The basic ideas in this research were the following:

  1. Direct volume rendering relies on a complicated multi-dimensional parameter called the transfer function, which assigns optical properties such as opacity, color, emissivity, etc., based on the data values in the volume.
  2. The most important variable in a transfer function is opacity. No other variable plays as essential a role in determining how intelligible and informative the final rendering will be. If the opacity assignment is botched, the important structures are either invisible or hopelessly occluded. Thus, this research only seeks to generate opacity functions: functions which assign opacity to the volume data based on data value or some other locally measurable quantity.
  3. I'm interested in rendering datasets where the important structure is the boundary between relatively homogenous regions. One could also call these features the material interfaces. This means that our task is tantamount to edge detection. Edge detection can be done using the first and second directional derivative along the gradient direction, in three dimensions as well as two.
  4. The very nature of opacity functions is that their assingment is performed everywhere in the volume equally-- there is no spatial dimension or axis to the transfer function.
  5. Thus, we need to do edge detection, but with the spatial component "projected out". We want to localize boundaries not in the spatial domain, but in the transfer function domain.
  6. The role of histograms is to record variation and patterns of some properties of data, while projecting away the quantities which don't matter. In our case, position doesn't matter.

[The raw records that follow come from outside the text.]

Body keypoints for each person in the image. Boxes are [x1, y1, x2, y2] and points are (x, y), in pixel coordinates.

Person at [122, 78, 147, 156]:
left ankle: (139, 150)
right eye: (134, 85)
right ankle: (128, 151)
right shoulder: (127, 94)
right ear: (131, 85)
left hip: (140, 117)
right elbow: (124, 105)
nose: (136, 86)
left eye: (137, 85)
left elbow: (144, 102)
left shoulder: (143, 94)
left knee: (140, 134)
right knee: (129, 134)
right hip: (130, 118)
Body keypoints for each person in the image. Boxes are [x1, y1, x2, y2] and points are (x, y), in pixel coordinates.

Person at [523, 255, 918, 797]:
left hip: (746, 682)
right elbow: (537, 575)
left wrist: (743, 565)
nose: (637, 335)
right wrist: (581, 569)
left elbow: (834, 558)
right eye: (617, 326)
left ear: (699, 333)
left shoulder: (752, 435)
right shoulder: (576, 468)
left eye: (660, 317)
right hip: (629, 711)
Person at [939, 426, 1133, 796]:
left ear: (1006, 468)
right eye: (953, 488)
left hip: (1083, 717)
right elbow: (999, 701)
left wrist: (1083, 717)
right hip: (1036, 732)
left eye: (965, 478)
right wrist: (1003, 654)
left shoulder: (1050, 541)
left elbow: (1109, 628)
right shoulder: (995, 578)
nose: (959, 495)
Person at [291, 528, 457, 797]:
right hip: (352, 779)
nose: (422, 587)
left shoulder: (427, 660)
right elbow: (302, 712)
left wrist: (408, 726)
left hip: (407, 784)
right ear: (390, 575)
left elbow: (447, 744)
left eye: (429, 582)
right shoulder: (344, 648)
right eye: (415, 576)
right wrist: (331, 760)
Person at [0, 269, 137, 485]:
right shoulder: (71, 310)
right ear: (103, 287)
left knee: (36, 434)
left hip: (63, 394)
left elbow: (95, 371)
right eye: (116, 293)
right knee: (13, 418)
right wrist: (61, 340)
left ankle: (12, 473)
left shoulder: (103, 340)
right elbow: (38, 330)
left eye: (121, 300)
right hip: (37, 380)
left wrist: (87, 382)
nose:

  7. By creating and analyzing 3-D histogram volumes of data value and its first and second directional derivatives, we can extract a description of what boundaries are present in the given volume data.
  8. If the user specifies a high-level description of how boundaries are supposed to look, this can be combined with the histogram volume analysis to create an opacity function which shows only the boundaries.

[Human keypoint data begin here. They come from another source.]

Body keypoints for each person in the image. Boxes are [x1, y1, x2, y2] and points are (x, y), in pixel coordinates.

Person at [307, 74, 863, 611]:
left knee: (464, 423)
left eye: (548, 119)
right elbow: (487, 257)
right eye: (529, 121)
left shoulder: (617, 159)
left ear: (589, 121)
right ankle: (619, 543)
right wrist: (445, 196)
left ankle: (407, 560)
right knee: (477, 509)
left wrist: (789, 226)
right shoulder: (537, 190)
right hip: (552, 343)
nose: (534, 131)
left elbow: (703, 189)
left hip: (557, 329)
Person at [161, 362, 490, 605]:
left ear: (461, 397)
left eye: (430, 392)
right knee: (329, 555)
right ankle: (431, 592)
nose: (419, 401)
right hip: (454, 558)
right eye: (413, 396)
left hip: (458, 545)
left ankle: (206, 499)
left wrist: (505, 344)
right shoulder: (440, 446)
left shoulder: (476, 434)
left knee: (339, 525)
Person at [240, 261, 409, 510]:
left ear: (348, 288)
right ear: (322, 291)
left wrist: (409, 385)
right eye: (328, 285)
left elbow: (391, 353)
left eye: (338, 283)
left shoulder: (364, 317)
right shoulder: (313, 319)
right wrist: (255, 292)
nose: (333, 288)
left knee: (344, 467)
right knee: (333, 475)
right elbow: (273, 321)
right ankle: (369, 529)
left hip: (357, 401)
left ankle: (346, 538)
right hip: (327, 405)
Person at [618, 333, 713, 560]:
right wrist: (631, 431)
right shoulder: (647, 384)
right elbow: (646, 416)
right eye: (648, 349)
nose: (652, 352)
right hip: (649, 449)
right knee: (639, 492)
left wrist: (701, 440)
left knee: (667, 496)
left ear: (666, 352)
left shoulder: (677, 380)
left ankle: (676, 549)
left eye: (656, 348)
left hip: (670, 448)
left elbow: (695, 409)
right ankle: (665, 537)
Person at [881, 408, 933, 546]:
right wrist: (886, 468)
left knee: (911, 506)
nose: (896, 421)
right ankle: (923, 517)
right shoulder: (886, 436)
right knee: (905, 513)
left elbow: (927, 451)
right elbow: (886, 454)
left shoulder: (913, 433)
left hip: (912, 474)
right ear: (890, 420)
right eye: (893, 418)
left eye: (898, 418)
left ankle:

  9. The information from the histogram volume analysis can be used additionally as a record of the dataset characteristics, independent of the specific task of opacity function specification.
The interesting parts of the research are the identification of which quantities should go into the histogram volume, figuring out how to measure them and store them, analyzing the histogram volume, and creating a new/improved interface to setting the transfer function. The bane software implements all the basic operations described in my MS thesis and in VolVis '98 paper. Also, it is this software which generated all the results used in the Vis 2000 Transfer Function Bake-Off.

While bane is a C library (libbane.a,, etc) which contains all the functions you need to create opacity functions, it is probably easier to just use the single command-line executable, called gkms, which is built as part of installing bane. gkms does everything needed to go from a dataset to an opacity function (either one or two dimensional), and it offers access to all the bane functionality which has anything to do with semi-automatic transfer function generation.

Long ago I wrote An Introduction to bane, Using gkms, but the Bane in recent versions of Teem does not work, and it may be some time before it is working again.